▸ **SOURCE MATERIAL**:
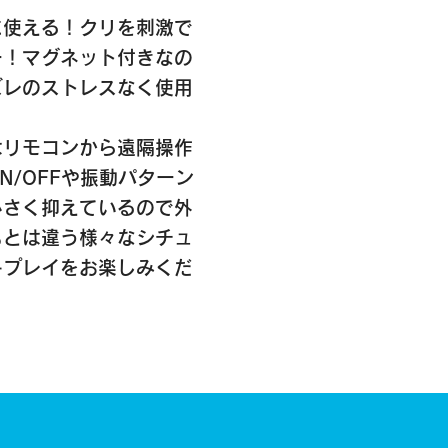
に使える！クリを刺激で
ー！マグネット付きなの
ズレのストレスなく使用
はリモコンから遠隔操作
/OFFや振動パターン
小さく抑えているので外
もとは違う様々なシチュ
キプレイをお楽しみくだ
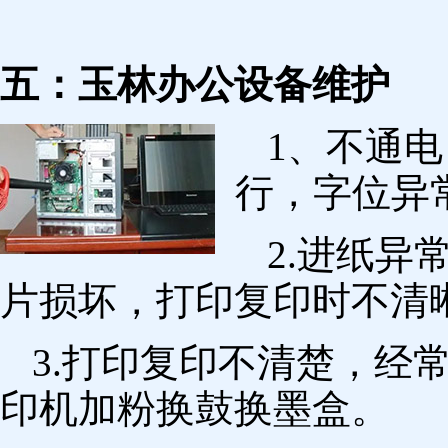
五：玉林办公设备维护
1、不通
行，字位异
2.进纸
片损坏，打印复印时不清
3.打印复印不清楚，经
印机加粉换鼓换墨盒。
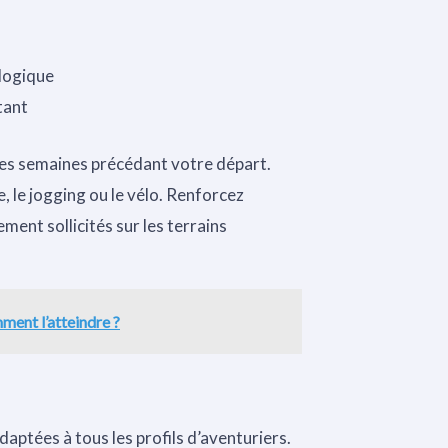
ologique
tant
es semaines précédant votre départ.
, le jogging ou le vélo. Renforcez
ment sollicités sur les terrains
ment l’atteindre ?
aptées à tous les profils d’aventuriers.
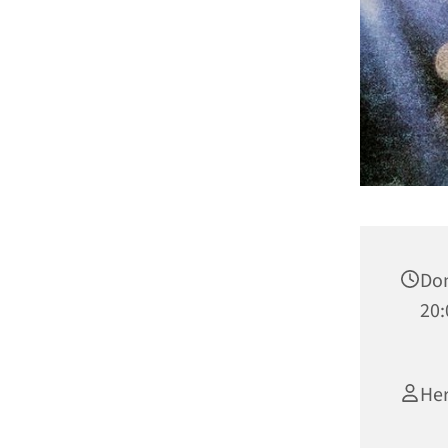
Don
20:
Her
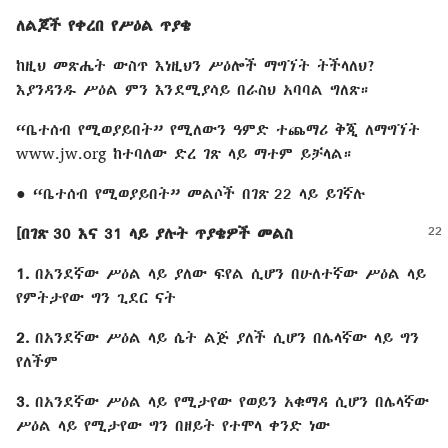
ለልጆች የቀረበ የሥዕል ጥያቄ
ከዚህ መጽሔት ውስጥ እነዚህን ሥዕሎች ማግኘት ትችላለህ?
እያንዳንዱ ሥዕል ምን እንደሚያሳይ በራስህ አባባል ግለጽ።
“ቤተሰብ የሚወያይበት” የሚለውን ዓምድ ተጨማሪ ቅጂ ለማግኘት
www.jw.org ከተባለው ድረ ገጽ ላይ ማተም ይቻላል።
● “ቤተሰብ የሚወያይበት” መልሶች በገጽ 22 ላይ ይገኛሉ
[በገጽ 30 እና 31 ላይ ያሉት ጥያቄዎች መልስ
1.
በአንደኛው ሥዕል ላይ ያለው ፍየል ሲሆን በሁለተኛው ሥዕል ላይ
የምትታየው ግን ጊደር ናት
2.
በአንደኛው ሥዕል ላይ ሴት ልጅ ያለች ሲሆን በሌላኛው ላይ ግን
የለችም
3.
በአንደኛው ሥዕል ላይ የሚታየው የወይን አቁማዳ ሲሆን በሌላኛው
ሥዕል ላይ የሚታየው ግን በዘይት የተሞላ ቀንድ ነው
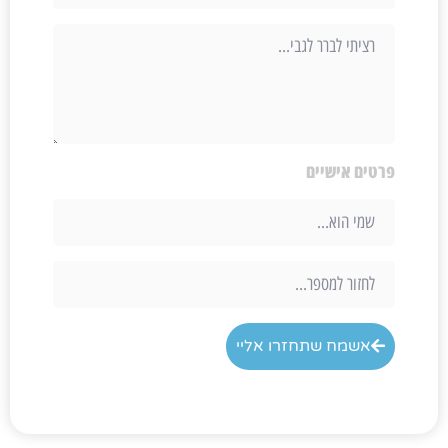
פרטים אישיים
אשמח שתחזרו אליי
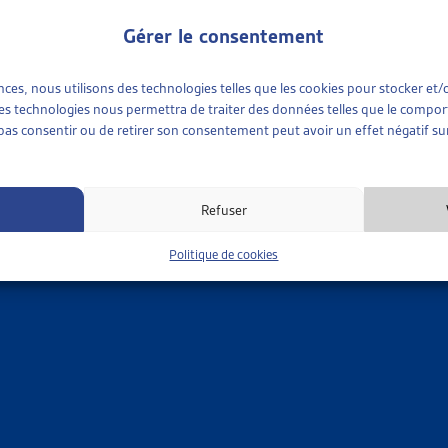
 fédéral a eu l’occasion de juger du refus de naturaliser selo
Gérer le consentement
 l’aide sociale. Les personnes qui ont une déficience corporelle,
nce de l’indépendance financière touche de manière spécifique le
ences, nous utilisons des technologies telles que les cookies pour stocker e
gé qu’une telle exigence constitue une discrimination (indirecte)
 ces technologies nous permettra de traiter des données telles que le compo
 et respecter le principe de proportionnalité. En l’espèce, la p
e pas consentir ou de retirer son consentement peut avoir un effet négatif sur
visoire. Un futur permis de séjour devait être considéré,
ent cette personne. Il n’y avait dès lors pas d’intérêt finan
Refuser
 l’aide sociale constituait une discrimination indirecte (
ATF 13
e pour prévoir les dérogations possibles.
Politique de cookies
 dans le cas d’un apprenti de 18 ans où le droit de cité lui avai
 indiqué qu’il n’y avait dans le cas d’espèce pas de discrimination 
la loi prévoit le critère de «
participation à la vie économique 
a nouvelle loi, le Conseil fédéral disait notamment après s’être ré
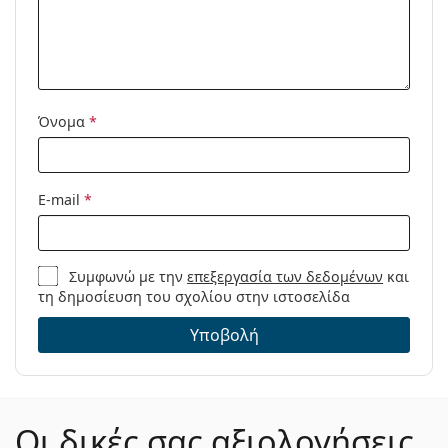
Όνομα
*
E-mail
*
Συμφωνώ με την
επεξεργασία των δεδομένων
και
τη δημοσίευση του σχολίου στην ιστοσελίδα
Υποβολή
Οι δικές σας αξιολογήσεις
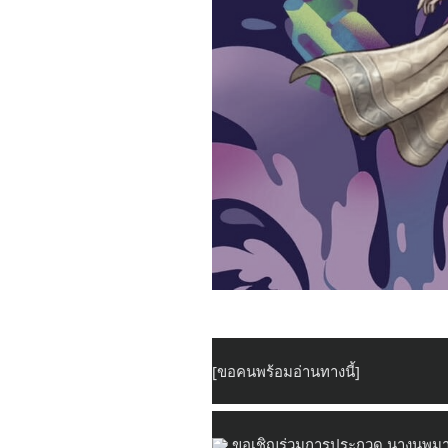
[ขอคนพร้อมอ่านทางนี้]
 ขอเชิญร่วมการประกวด นางนพมาศ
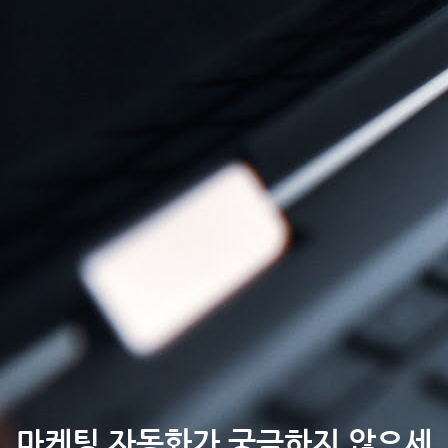
마케팅 자동화가 궁금하지 않으세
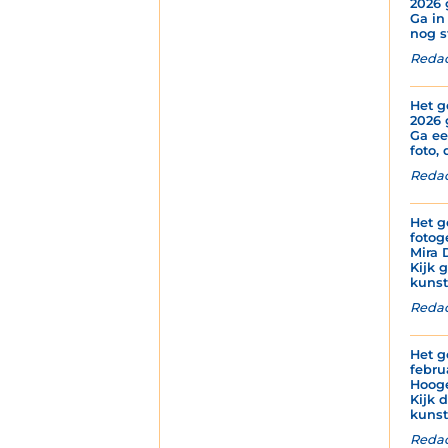
2026 
Ga in
nog s
Redac
Het g
2026 
Ga ee
foto, 
Redac
Het g
fotog
Mira 
Kijk 
kunstz
Redac
Het g
febru
Hoog
Kijk 
kunst
Redac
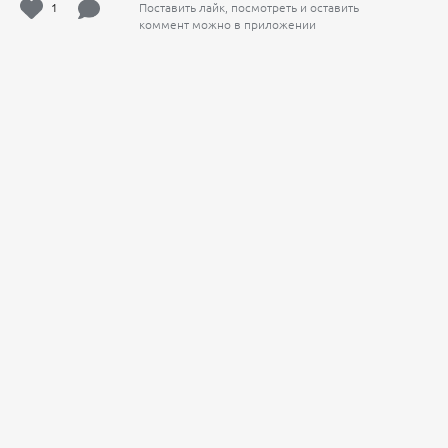
1
Поставить лайк, посмотреть и оставить
коммент можно в приложении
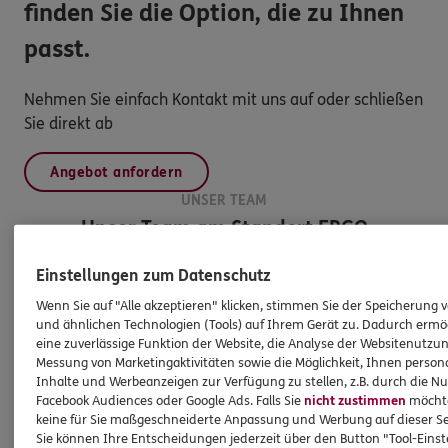
finden Sie die Option, die zu Ihnen
passt.
Nehmen Sie einfach Kontakt mit uns auf oder schließen
Sie direkt ab
Angebot anfordern
UNSER TEAM
Unser Team am Standort
ERGO
Versicherung Bernhard Rembold
Einstellungen zum Datenschutz
Wenn Sie auf "Alle akzeptieren" klicken, stimmen Sie der Speicherung 
und ähnlichen Technologien (Tools) auf Ihrem Gerät zu. Dadurch ermö
eine zuverlässige Funktion der Website, die Analyse der Websitenutzun
Messung von Marketingaktivitäten sowie die Möglichkeit, Ihnen persona
Inhalte und Werbeanzeigen zur Verfügung zu stellen, z.B. durch die N
Facebook Audiences oder Google Ads. Falls Sie
nicht zustimmen
möchten
keine für Sie maßgeschneiderte Anpassung und Werbung auf dieser Se
Sie können Ihre Entscheidungen jederzeit über den Button "Tool-Eins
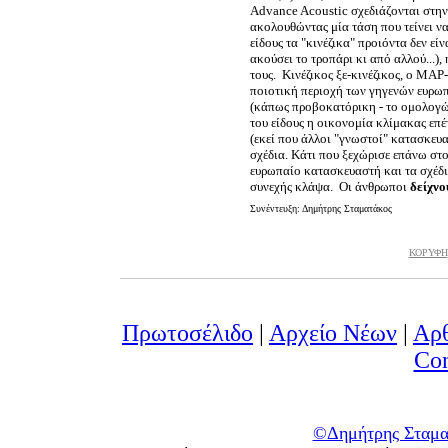
Advance Acoustic σχεδιάζονται στην
ακολουθώντας μία τάση που τείνει ν
είδους τα "κινέζικα" προιόντα δεν ε
ακούσει το τροπάρι κι από αλλού...)
τους. Κινέζικος ξε-κινέζικος, ο MA
ποιοτική περιοχή των γηγενών ευρω
(κάπως προβοκατόρικη - το ομολογώ
του είδους η οικονομία κλίμακας επέ
(εκεί που άλλοι "γνωστοί" κατασκευ
σχέδια. Κάτι που ξεχώρισε επάνω στ
ευρωπαίο κατασκευαστή και τα σχέδιά
συνεχής κλάψα. Οι άνθρωποι
δείχνο
Συνέντευξη: Δημήτρης Σταματάκος
ΚΟΡΥΦΗ
Πρωτοσέλιδο
|
Αρχείο Νέων
|
Αρ
Con
©Δημήτρης Σταματ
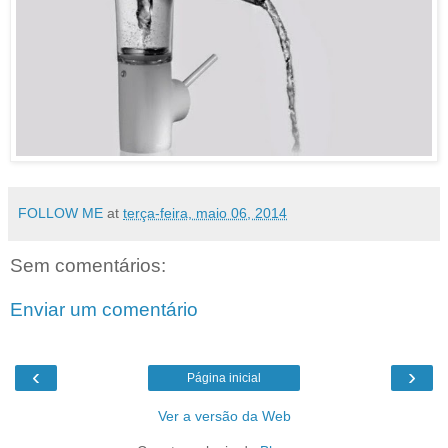
FOLLOW ME
at
terça-feira, maio 06, 2014
Sem comentários:
Enviar um comentário
‹
›
Página inicial
Ver a versão da Web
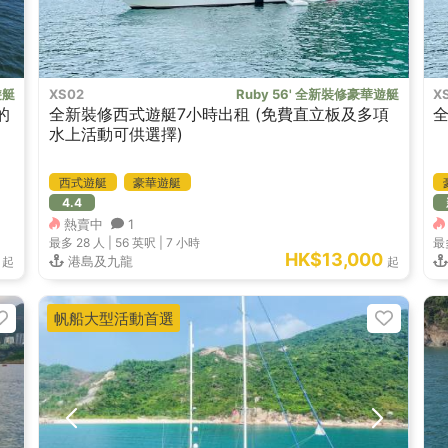
遊艇
XS02
Ruby 56' 全新裝修豪華遊艇
X
的
全新裝修西式遊艇7小時出租 (免費直立板及多項
全
水上活動可供選擇)
西式遊艇
豪華遊艇
4.4
熱賣中
1
最多 28
人 |
56 英呎
|
7 小時
最
HK$13,000
港島及九龍
起
起
帆船大型活動首選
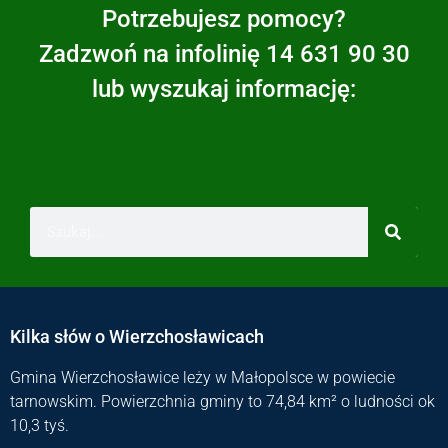
Potrzebujesz pomocy?
Zadzwoń na infolinię 14 631 90 30
lub wyszukaj informację:
Kilka słów o Wierzchosławicach
Gmina Wierzchosławice leży w Małopolsce w powiecie
tarnowskim. Powierzchnia gminy to 74,84 km² o ludności ok
10,3 tyś.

▸ **TASK STATEMENT**:
Would you copy out, exactly and with no pictures, only the lines above from the one that contains "Sie können Ihre" through the one that contains "τους. Κινέζικος ξε-κινέζικος, ο MA"?

▸ **TASK OUTPUT**:
Sie können Ihre Entscheidungen jederzeit über den Button "Tool-Eins
Advance Acoustic σχεδιάζονται στην
ακολουθώντας μία τάση που τείνει ν
είδους τα "κινέζικα" προιόντα δεν ε
ακούσει το τροπάρι κι από αλλού...)
τους. Κινέζικος ξε-κινέζικος, ο MA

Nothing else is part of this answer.